Second, over-reliance on automated execution removes the final safety layer. The last line of defense is a human reading a plan and feeling that moment of doubt when something looks too big. I bypassed that.

Third, local and stale Terraform state is a silent outage generator. When state lives on a laptop, it can be missing, outdated, or replaced. Terraform will not warn you that your worldview is wrong. It will simply act on the file it has.

Fourth, "automatic backups" can be destroyed with the primary asset. Many teams assume automated snapshots are independent. In practice, deletion workflows can remove snapshots too, depending on configuration and lifecycle. If your recovery depends on a single mechanism inside the same control plane, you do not have defense in depth.

Fifth, deletion protection is not optional for production databases. If a single command can delete your RDS instance, you have designed a system that will eventually be deleted. It might be by a junior engineer, a rushed senior engineer, a compromised credential, or an AI agent trying to be helpful.

Sixth, moving Terraform state to S3 gives you a consistent view and prevents silent loss. Remote state is not just for teams. It is for anyone who owns more than one machine, or who might reinstall an OS, or who might run Terraform from a CI runner tomorrow.

Seventh, deletion protection must be enforced, not merely available. It is easy to add a lock and just as easy to remove it when it becomes inconvenient. The point is to create friction that forces a deliberate decision, ideally with peer review.

Eighth, versioned S3 backups preserve a safety net because deletion becomes a process, not an accident. Versioning does not make you invincible, but it makes "oops" much harder to turn into "gone."

Ninth, you must test restores. A backup you have never restored is a comforting story, not a capability. The first time you run a full restore should not be during an outage at midnight.

Tenth, the operating principle is trust but verify. Automation should be scoped to read and propose changes. Destructive operations should require explicit human approval and multiple guardrails, even if it slows you down on a normal day.

What I changed the next day

I did not want a single command, from any tool, to be able to wipe everything again. So I changed the system, not just my behavior.

I moved Terraform state to S3 so it is no longer tied to one laptop. That alone removes the original condition that made Terraform think production did not exist. It also makes it harder for a stray archive extraction to quietly swap reality.

I enabled deletion protection at two levels, in Terraform configuration and in AWS. The goal is not to make deletion impossible. The goal is to make deletion intentional, slow, and obvious.

I created backups that are not managed by Terraform's lifecycle. I also added S3-based backups and enabled S3 versioning. If infrastructure is destroyed, the backups should still be there, and if someone deletes an object, older versions should remain recoverable.
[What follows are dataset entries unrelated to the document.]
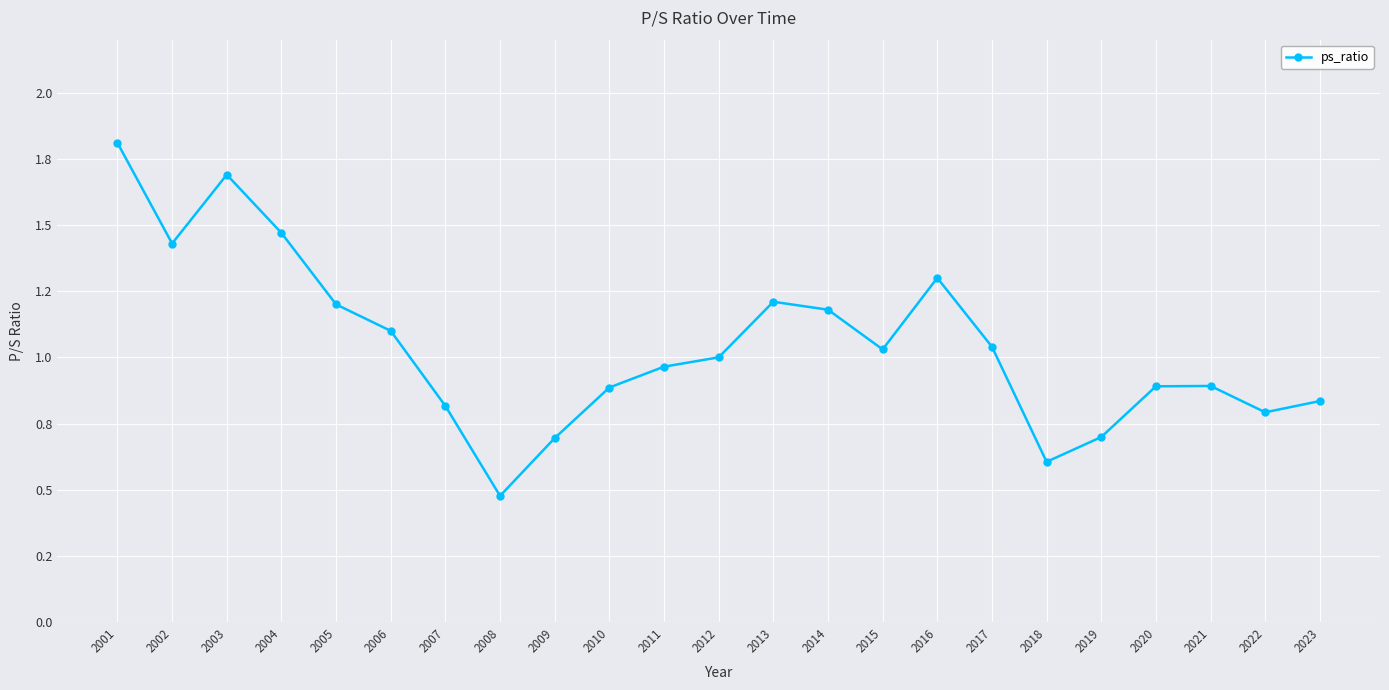

How many points are lower than both their immediate neighbors (excluding endpoints)?

5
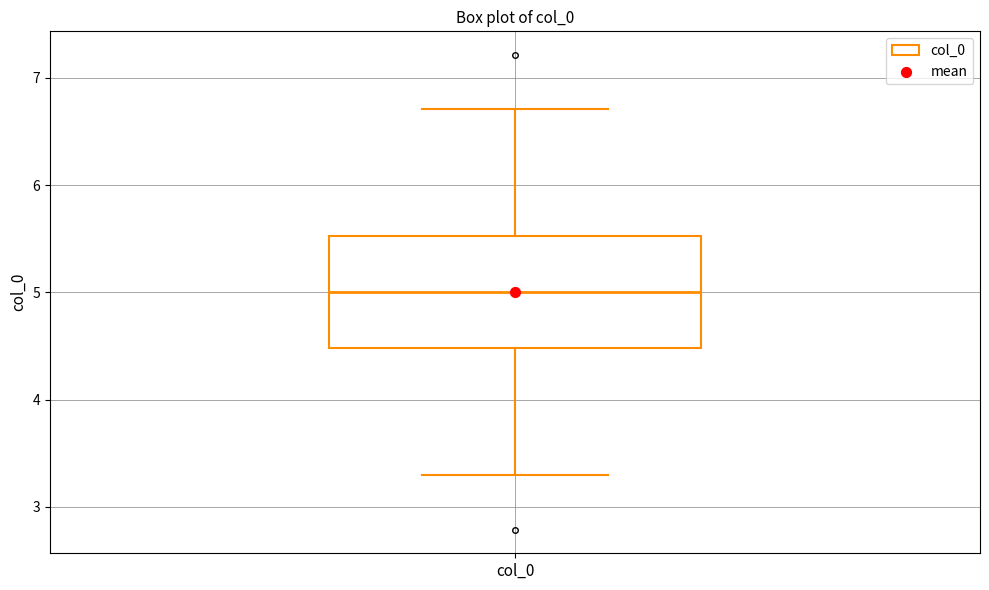

Transcribe this box plot: give where the median line is, the range the box spans, and where the two whiskers end, as read against the y-axis. The values are not printed on the chart, so give them approximately, as read against the axis.

median 5.0, box 4.5 to 5.5, whiskers 3.3 to 6.7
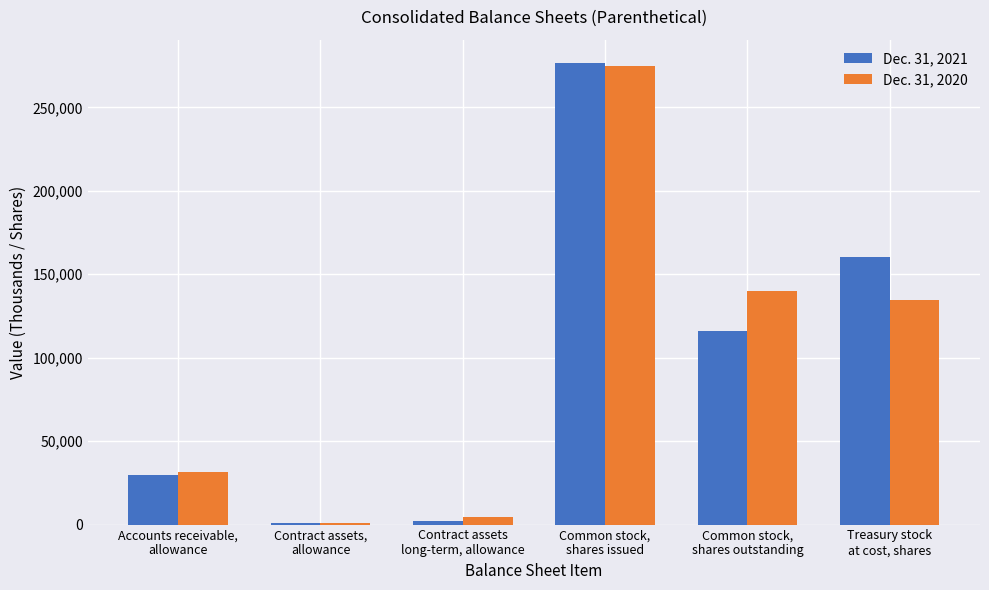

Reading left to right, what are all the values shown in this chart?

Dec. 31, 2021: 29943	1068	2273	276705	116114	160591
Dec. 31, 2020: 31596	1068	4273	274558	139942	134616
Then I built a restore test that runs every day. After the nightly automated backup, a Lambda function creates a new database instance from that backup. Another Lambda, orchestrated with Step Functions, runs a simple verification query to confirm the database is usable. After validation, the restored database is stopped rather than deleted so I only pay for storage, not compute. Yesterday's restored copy is removed. At any time, there is a recently restored replica that can be started quickly.

Finally, I changed how I use AI agents with Terraform. Agents no longer execute commands. They do not auto-apply. They do not write files in the Terraform directory. They can draft changes and explain plans, but I run the commands myself after reading the diff like it is a contract.

The guardrails that matter most in real life

The most effective safeguards are the ones that still work when you are tired and trying to "just get it done." Remote state, deletion protection, and restore testing are boring. That is why they work. They do not depend on your mood, your memory, or your optimism.

If you are building on AWS today, the uncomfortable question is not whether you trust your tools. It is whether your production environment is designed to survive your next perfectly reasonable mistake.